# [Tareas por realizar]
#1 Según el texto sobre la deuda, ¿por qué no puede pagarse la masa de obligaciones de pago que el sistema financiero creó durante la globalización neoliberal-neoconservadora? Responde en una a tres oraciones.
#2 Transcribe del texto sobre la deuda el fragmento que empieza con "Lo que no cuadra" y sigue hasta "tributaria más justa.".

# [Texto proporcionado]
|---|

Y la sanidad y la educación pública se universalizaron en España a mediados de los años ochenta, cuando el PIB por habitante era de unos 5.000 dólares. Hoy, cuando la riqueza se ha multiplicado por seis (suponiendo que el PIB por habitante sea una medida de la riqueza, lo que es mucho suponer) ¿no vamos a poder permitírnoslo?[2] Algo no cuadra aquí…

Lo que no cuadra lo explican bien Bibiana y otros jóvenes economistas en un librito excelente que acaban de publicar, Quiénes son los mercados y cómo nos gobiernan. No es un problema de gasto excesivo o de mala gestión –aunque sin duda pueden mejorarse aspectos de gestión: no hay gestión perfecta en este mundo, igual que no hay traducción perfecta–, sino de insuficiencia de ingresos, por la desfiscalización de las rentas del capital y las rentas salariales más altas. Claro que nos podemos permitir una sanidad pública universal de alto nivel, claro que nos podemos permitir una educación pública gratuita “de excelencia” (por emplear un témino, “excelencia”, que ha terminado por vehicular una considerable dosis de ideología neoliberal/ neoconservadora), claro que podemos atender bien a ancianos y jubildadas: necesitamos para ello una estructura económica y tributaria más justa.

Pero con esto ¿ya lo hemos dicho todo? Creo que no.

Pensemos en la campaña QUIÉN DEBE A QUIÉN. Se pide 1) abolición de la deuda externa y 2) restitución de la deuda ecológica.

Una operación compleja: abolir ciertas deudas, reconocer otras nuevas… Hay deudas legítimas y otras ilegítimas. Hay incluso deudas “odiosas”. En el antiguo Israel la ley mosaica prescribía un año sabático cada siete años, momento en el que todas las deudas eran canceladas[3]…

Reconozcamos desde luego que las deudas que no pueden pagarse tampoco deben pagarse. Y la masa de obligaciones de pago que el sistema financiero ha creado en el período de la globalización neoliberal-neoconservadora –mediante la creación de “dinero bancario”, “dinero financiero” y “capital ficticio”– no puede pagarse: los deudores de estos acreedores –los deudores son, en última instancia, el sistema productivo “real” y la biosfera, el trabajo y la naturaleza— no disponen ni dispondrán de bienes suficientes para hacer frente a estos pagos.

(Es cierto, por otra parte, que en su origen buena parte de esas deudas son fraudulentas e ilegítimas: pero, además, sencillamente no pueden pagarse.)

Hay sin embargo un problema que no terminamos de abordar: para la izquierda keynesiana (y marxo-keynesiana), crecer mediante deuda es casi irreprochable.

Pero desde la economía ecológica, no se puede continuar la huida hacia delante implícita en la estrategia de crecer mediante deuda, y “austeridad” no es en todos los contextos una mala palabra.

Endeudarse para crecer y crecer para pagar las deudas: no podemos seguir dando vueltas dentro de esa máquina infernal.

|---|

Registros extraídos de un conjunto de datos
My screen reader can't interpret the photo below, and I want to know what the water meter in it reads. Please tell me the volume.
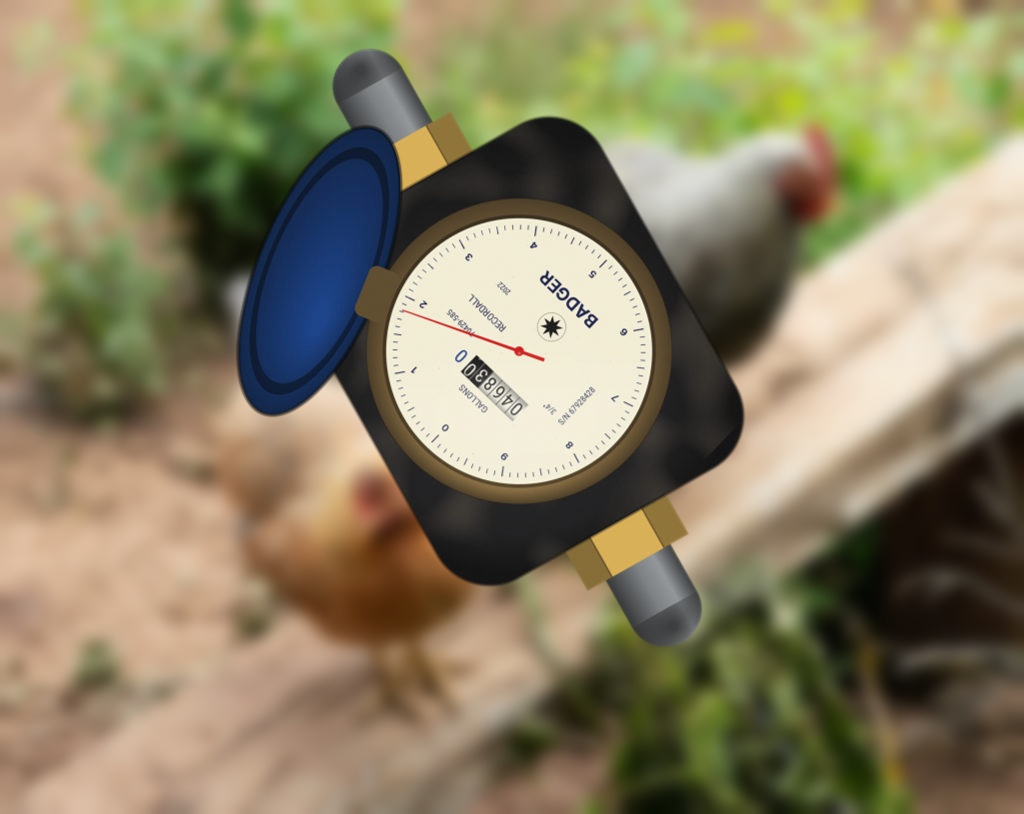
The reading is 468301.8 gal
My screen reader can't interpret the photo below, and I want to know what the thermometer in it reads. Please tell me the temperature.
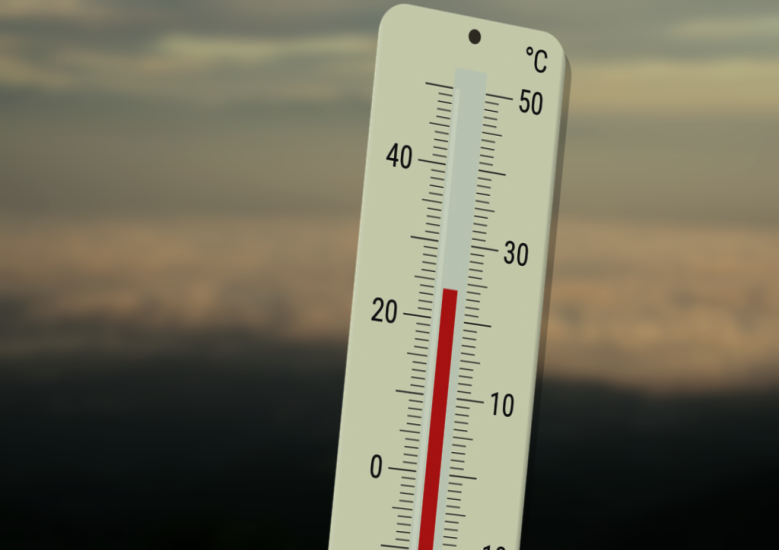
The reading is 24 °C
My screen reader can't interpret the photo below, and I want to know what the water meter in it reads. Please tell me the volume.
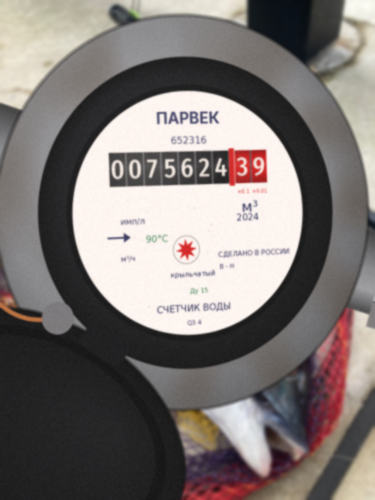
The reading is 75624.39 m³
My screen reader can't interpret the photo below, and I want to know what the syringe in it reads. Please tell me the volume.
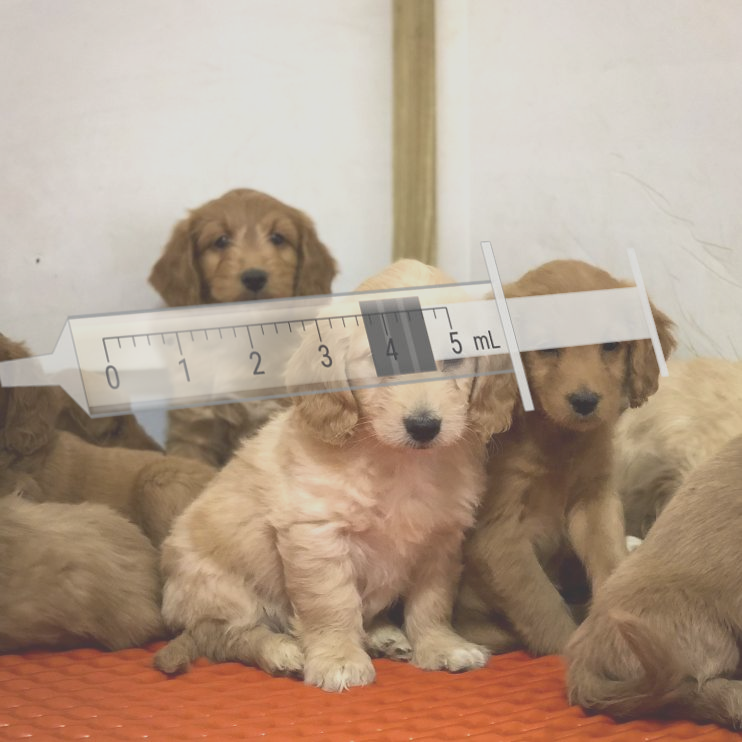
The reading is 3.7 mL
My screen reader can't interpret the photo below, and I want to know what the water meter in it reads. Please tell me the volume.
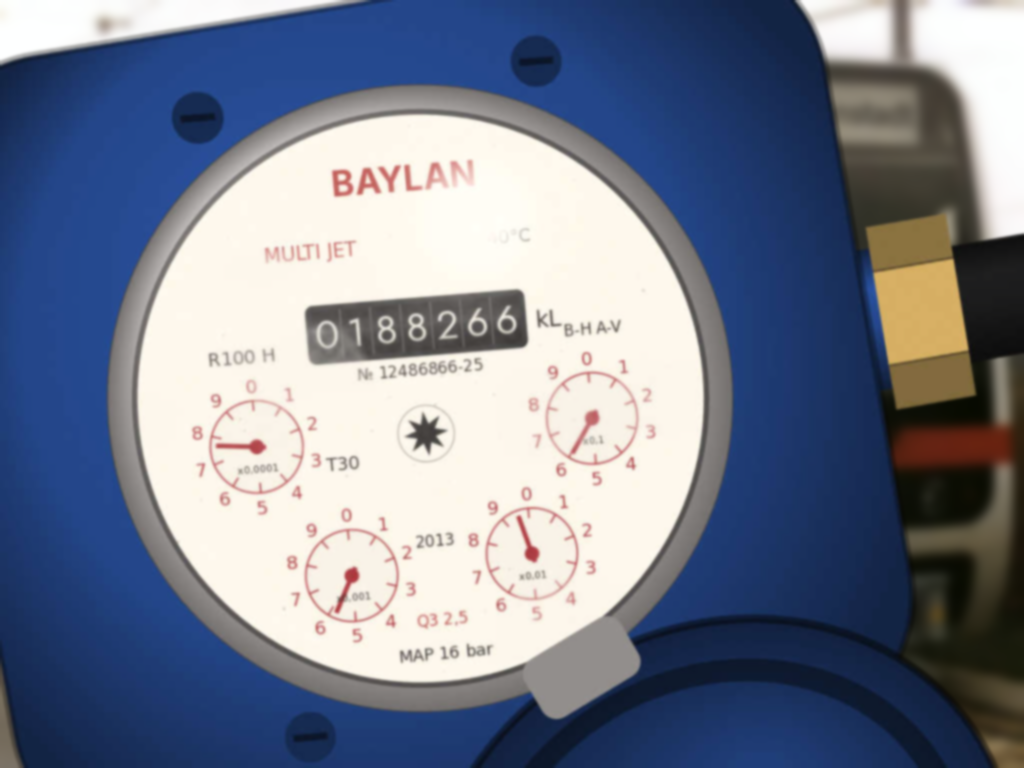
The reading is 188266.5957 kL
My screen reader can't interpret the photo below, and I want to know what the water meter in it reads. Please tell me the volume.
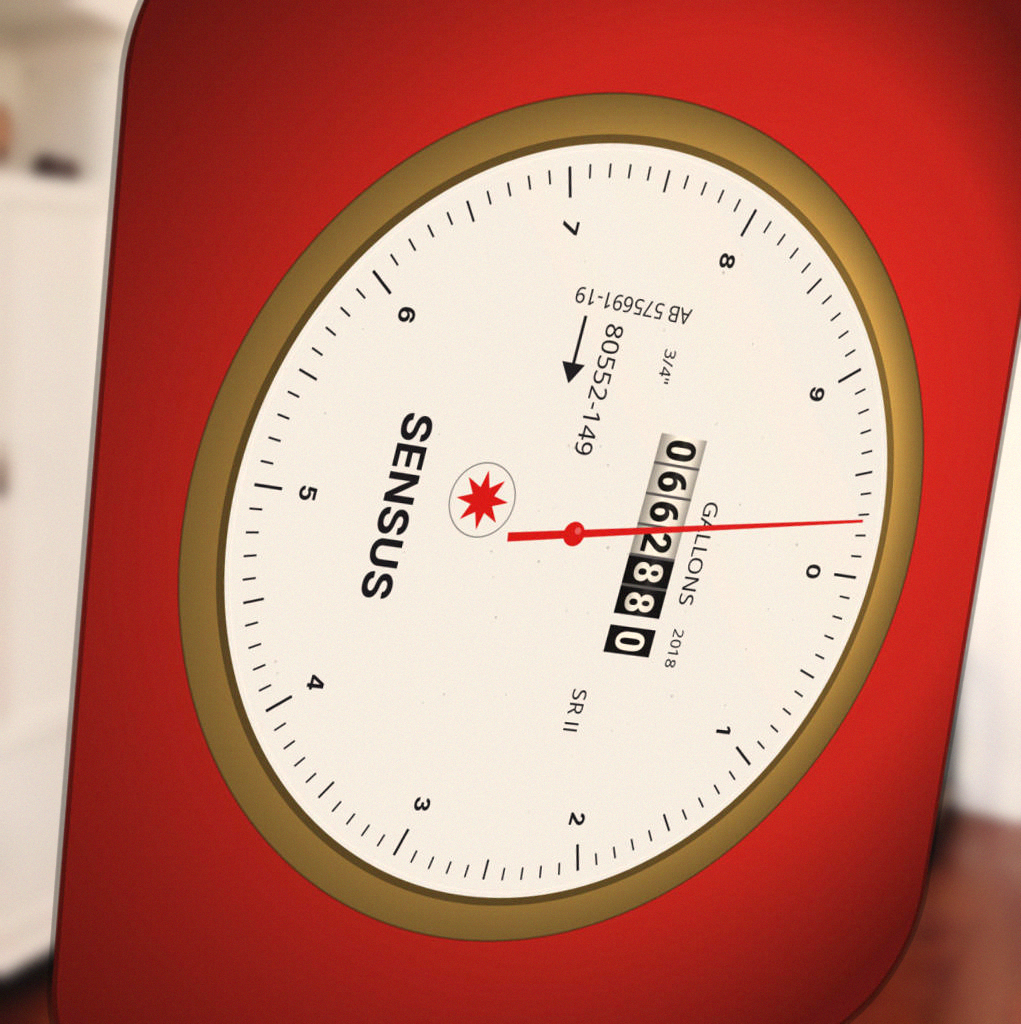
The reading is 662879.7 gal
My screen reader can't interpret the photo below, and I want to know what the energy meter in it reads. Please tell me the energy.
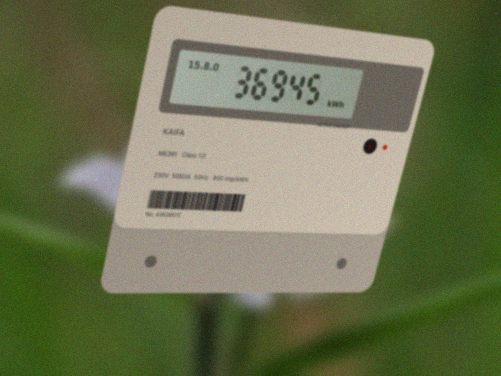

|---|

# [Respuestas a continuación]
#1 No puede pagarse porque los deudores no disponen ni dispondrán de bienes suficientes para hacer frente a esos pagos. En última instancia, esos deudores son el sistema productivo "real" y la biosfera, es decir, el trabajo y la naturaleza.

#2
Lo que no cuadra lo explican bien Bibiana y otros jóvenes economistas en un librito excelente que acaban de publicar, Quiénes son los mercados y cómo nos gobiernan. No es un problema de gasto excesivo o de mala gestión –aunque sin duda pueden mejorarse aspectos de gestión: no hay gestión perfecta en este mundo, igual que no hay traducción perfecta–, sino de insuficiencia de ingresos, por la desfiscalización de las rentas del capital y las rentas salariales más altas. Claro que nos podemos permitir una sanidad pública universal de alto nivel, claro que nos podemos permitir una educación pública gratuita “de excelencia” (por emplear un témino, “excelencia”, que ha terminado por vehicular una considerable dosis de ideología neoliberal/ neoconservadora), claro que podemos atender bien a ancianos y jubildadas: necesitamos para ello una estructura económica y tributaria más justa.